2.5.3. Climat
La région de Koulsédu Burkina Faso
bénéficie d'un climat sub-saharien, marqué par une
alternance entre une saison sèche prolongée et une saison
pluvieuse plus courte. D'octobre à mai, la sécheresse
prédomine avec des températures pouvant atteindre 40°C en
mars-avril, tandis que l'harmattan, un vent aride venu du Sahara,
soulève des nuages de poussière. À l'opposé, la
saison des pluies, qui s'étend de juin à septembre, apporte des
précipitations irrégulières oscillant entre 600 et 900 mm
par an, influençant directement la réussite des cultures,
dépendante de la répartition des eaux(DRAAH-CNR, 2021).
Les variations thermiques sont notables, avec des nuits
fraîches avoisinant 17°C en décembre et janvier.
L'humidité demeure faible en saison sèche, renforçant la
sensation de chaleur accablante.
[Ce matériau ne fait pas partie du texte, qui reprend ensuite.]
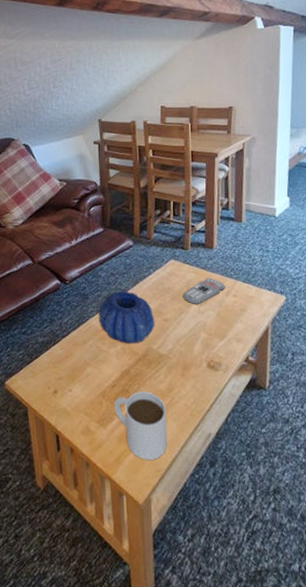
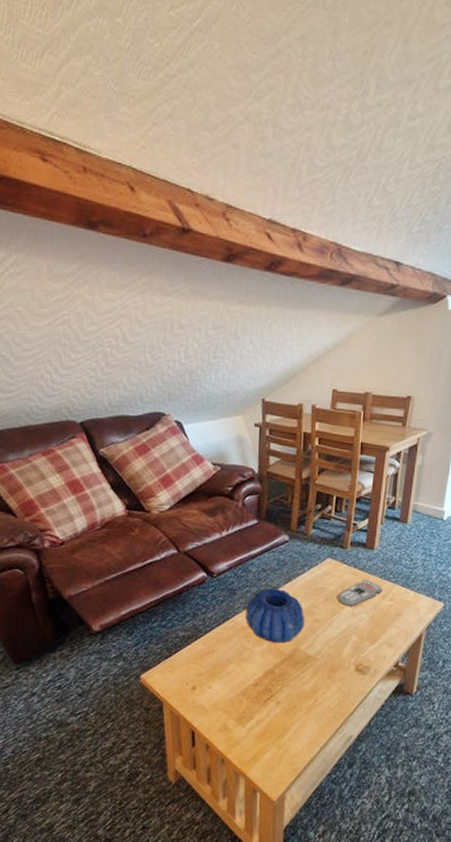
mug: present [114,392,167,460] -> none [255,692,309,759]

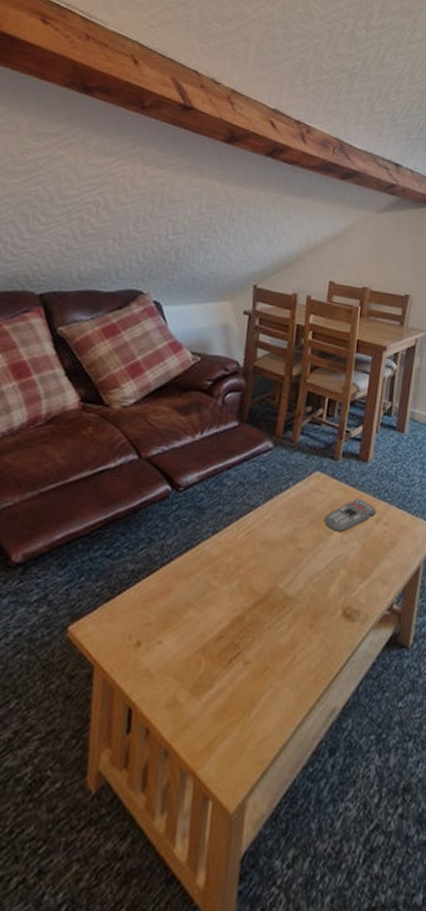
decorative bowl: present [246,588,305,644] -> none [214,506,286,580]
Les vents jouent un rôle
déterminant : l'harmattan dessèche l'atmosphère durant les
mois arides, tandis que les alizés maritimes tempèrent quelque
peu la chaleur durant la période humide. Ce climat façonne
profondément les activités économiques et agricoles de la
région, conditionnant la productivité des cultures et
l'accès aux ressources hydriques.

Figure 3: Précipitation moyenne
2022-2024
2.5.4. Réseau hydrographique
L'hydrographie de la région de Koulséest
marquée par une variabilité climatique significative,
influençant les ressources en eau. La région a connu des
changements notables entre 1961 et 2015, avec une diminution des
précipitations et une augmentation des périodes de
sécheresse (KABORE et al.,2019). Ces variations climatiques ont
un impact direct sur les cours d'eau et les retenues d'eau, affectant ainsi les
activités agricoles et la disponibilité de l'eau potable. En
outre la région est traversée par le bassin du Mouhoum et du
Nakanbé. La région est caractérisée par une grande
importance de forages et d'aménagements hydrauliques pour
répondre aux besoins croissants en eau, tout en soulignant les
défis posés par l'érosion et la dégradation des
sols.

Figure 4: Réseau hydrographique
2.5.5. Végétation
Avec une végétation de type soudano
sahélien dans la région, la région est
caractérisée par trois types de formations
végétales. Du Nord au Sud, la steppe arbustive fait
progressivement place à une steppe arborée, à la savane
arbustive et à la savane arborée. Les ressources
forestières dotées d'une composition floristique assez
variée couvrent une superficie de plus de 60 000 ha. La région
regorge d'une forte diversité biologique, et plus d'une soixantaine
d'espèces fournissent des Produits forestiers non ligneux (PFNL). Les
PFNL sont les fruits, graines, feuilles, fleurs, tiges, écorces, racines
et la sève. On retient en particulier l'Acacia sénégal,
Vitellaria paradoxa, le Tamarindus indica, le Bombax costatum, l'Adansonia
digitata et l'Acacia macrostatachya. Plus de 95% de la faune abattue dans les
Zones villageoises d'intérêt cynégétique (ZOVIC) est
aviaire, ce qui amène à dire que la faune sauvage dans la
région est essentiellement aviaire. La faune aquatique est peu
diversifiée par rapport à la faune terrestre.